After the class, we talked with the teachers. The books levels are indeed lower than the students’ age levels, as they are picture books for pre-primary and lower primary students in English-speaking countries. But the students were learning to read books in a foreign language without consulting dictionaries, and the program enabled them to progress from easier to more difficult books.
Such reading of course can also be undertaken at home or in a library (which was our idea of how spare time can and should be spent, provided that a great number of good books are available). But SEG provided an atmosphere with peer influence and easily-accessible and carefully selected materials. The teacher felt that parents could provide the environment, but the approach would usually fail because they would usually give their children more difficult books than the children could read with pleasure. Because it is not examination-oriented, the Grade 7 students were able to enjoy their reading with little stress from time and the obligation to meet certain standards.

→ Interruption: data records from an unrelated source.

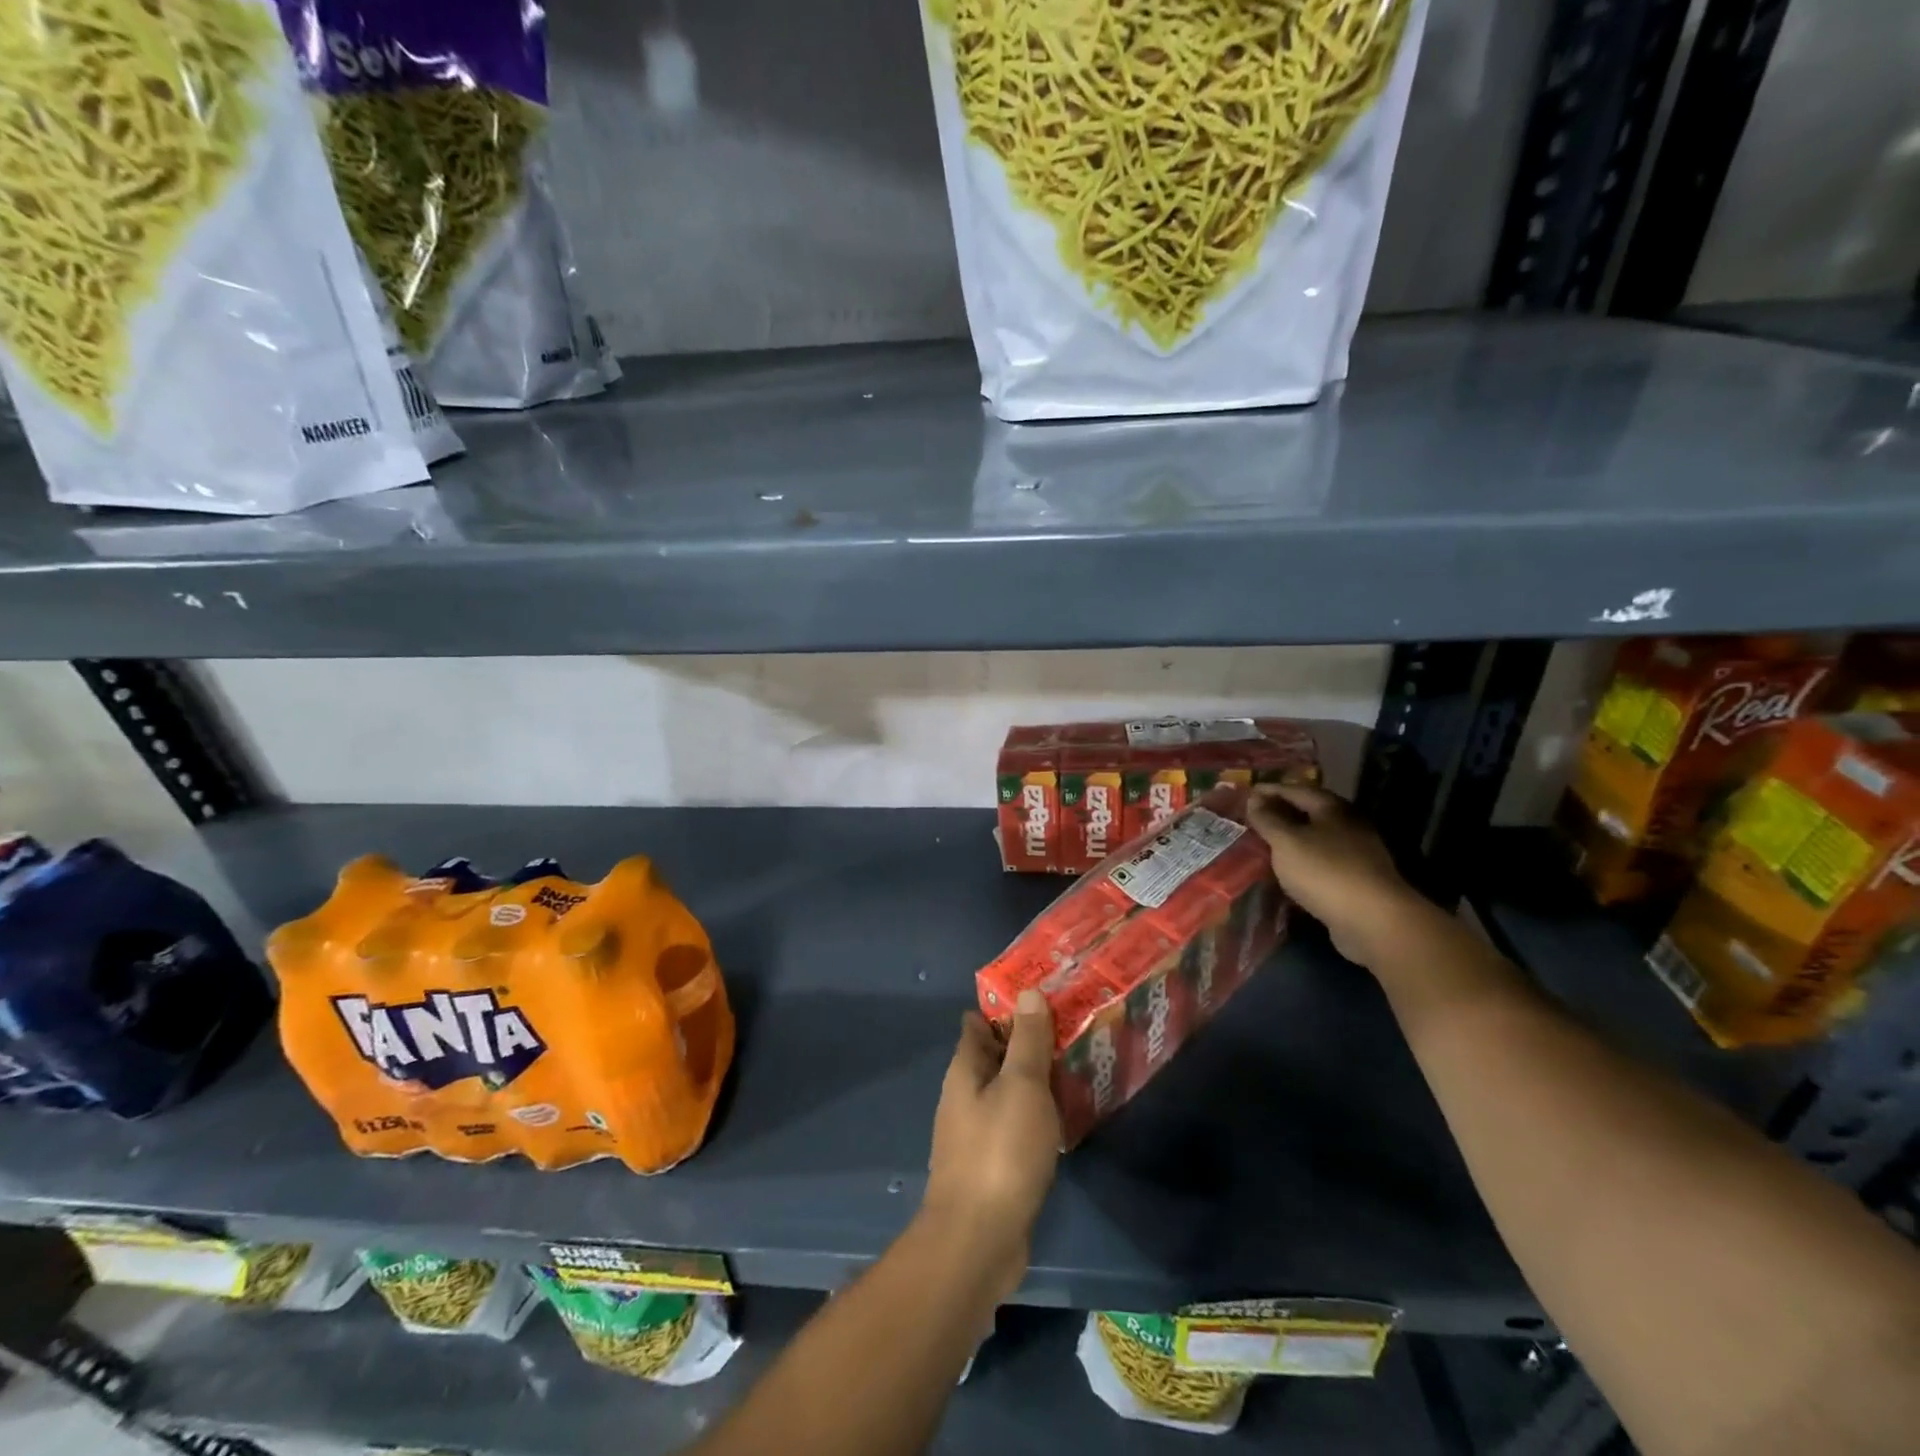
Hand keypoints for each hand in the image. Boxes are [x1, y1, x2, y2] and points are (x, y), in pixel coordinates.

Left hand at [923, 992, 1060, 1298]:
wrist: (979, 1241)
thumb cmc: (1000, 1152)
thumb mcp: (1021, 1086)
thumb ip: (1027, 1041)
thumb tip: (1028, 993)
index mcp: (965, 1070)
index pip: (980, 1023)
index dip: (1007, 1005)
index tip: (1044, 993)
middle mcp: (966, 1096)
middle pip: (997, 1056)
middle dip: (1029, 1041)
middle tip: (1074, 1026)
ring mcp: (978, 1132)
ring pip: (1010, 1091)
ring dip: (1037, 1079)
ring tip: (1079, 1064)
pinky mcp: (995, 1164)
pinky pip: (1018, 1124)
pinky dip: (1039, 1113)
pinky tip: (1068, 1115)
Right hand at [1247, 783, 1431, 969]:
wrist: (1373, 921)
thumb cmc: (1324, 872)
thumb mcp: (1286, 842)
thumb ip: (1268, 819)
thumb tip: (1254, 798)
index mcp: (1332, 809)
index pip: (1296, 789)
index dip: (1270, 790)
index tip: (1245, 794)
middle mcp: (1347, 826)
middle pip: (1309, 812)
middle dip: (1281, 813)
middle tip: (1252, 819)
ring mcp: (1355, 854)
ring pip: (1316, 838)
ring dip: (1291, 839)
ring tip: (1264, 844)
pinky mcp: (1356, 880)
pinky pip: (1321, 862)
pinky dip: (1301, 861)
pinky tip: (1286, 871)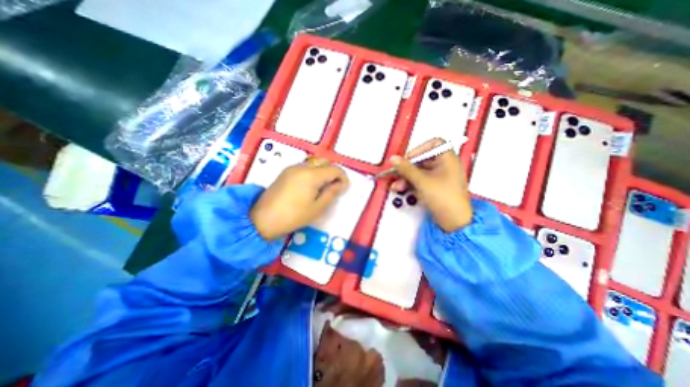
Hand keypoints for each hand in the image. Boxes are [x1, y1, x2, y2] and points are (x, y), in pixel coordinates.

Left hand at [252, 159, 347, 240]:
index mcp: (312, 175)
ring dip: (322, 171)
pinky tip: (310, 185)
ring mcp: (292, 168)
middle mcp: (302, 167)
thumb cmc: (293, 216)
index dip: (343, 177)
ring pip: (314, 162)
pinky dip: (312, 172)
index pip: (334, 169)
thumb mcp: (317, 208)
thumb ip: (331, 193)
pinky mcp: (285, 172)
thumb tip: (341, 184)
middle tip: (334, 186)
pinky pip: (304, 166)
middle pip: (324, 161)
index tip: (344, 188)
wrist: (263, 219)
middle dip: (333, 171)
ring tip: (323, 186)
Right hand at [391, 137, 471, 230]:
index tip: (408, 158)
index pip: (434, 144)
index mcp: (447, 158)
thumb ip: (406, 168)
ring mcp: (440, 177)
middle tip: (397, 173)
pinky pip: (422, 180)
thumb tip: (394, 159)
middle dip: (408, 168)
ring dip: (407, 177)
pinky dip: (412, 184)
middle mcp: (445, 165)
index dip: (420, 149)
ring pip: (420, 172)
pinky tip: (403, 190)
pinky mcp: (436, 187)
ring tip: (397, 186)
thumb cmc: (443, 197)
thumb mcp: (422, 181)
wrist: (454, 221)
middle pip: (423, 159)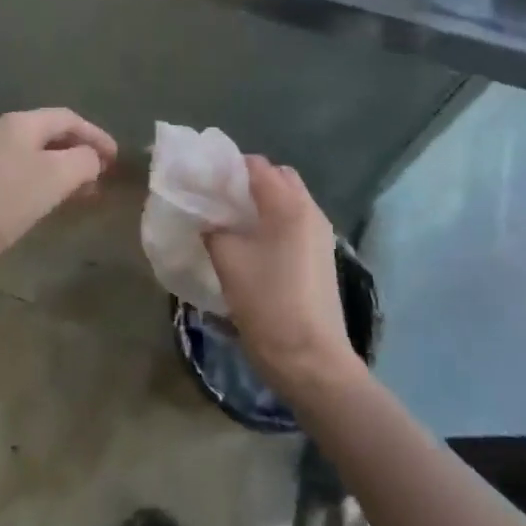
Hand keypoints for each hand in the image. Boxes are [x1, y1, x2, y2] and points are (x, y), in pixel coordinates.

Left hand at [0, 109, 116, 279]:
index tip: (117, 160)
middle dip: (82, 154)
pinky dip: (46, 184)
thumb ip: (84, 161)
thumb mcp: (55, 176)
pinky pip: (24, 174)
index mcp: (24, 123)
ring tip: (84, 195)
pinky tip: (51, 205)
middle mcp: (6, 133)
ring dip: (65, 171)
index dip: (97, 135)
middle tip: (103, 178)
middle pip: (53, 135)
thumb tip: (92, 158)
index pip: (69, 118)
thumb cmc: (4, 200)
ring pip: (39, 157)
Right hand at [205, 157, 357, 397]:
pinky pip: (295, 222)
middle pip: (278, 177)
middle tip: (219, 199)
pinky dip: (274, 221)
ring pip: (289, 200)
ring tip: (232, 222)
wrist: (311, 360)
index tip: (203, 181)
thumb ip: (214, 230)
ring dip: (262, 202)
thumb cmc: (268, 304)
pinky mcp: (322, 256)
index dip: (228, 167)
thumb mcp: (229, 262)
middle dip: (248, 181)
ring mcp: (320, 234)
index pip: (256, 165)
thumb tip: (207, 219)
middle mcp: (310, 210)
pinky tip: (252, 244)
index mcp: (288, 205)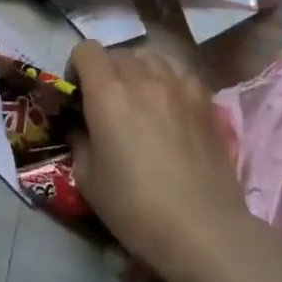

We were impressed that Mr. Furukawa, the founder, head instructor of ER and the president of SEG, was not looking for a short-term solution for passing an examination but a life-long mission of education: learning to learn, and learning to do. This applied not only to English but also to his own major, mathematics. Extensive reading can certainly equip students with solid foundations of a language, but it takes time. With such an approach some students might hit bottlenecks during the process so as to give up the practice. However, once they have the challenges, they may become more competent to learn the language independently and enjoy learning.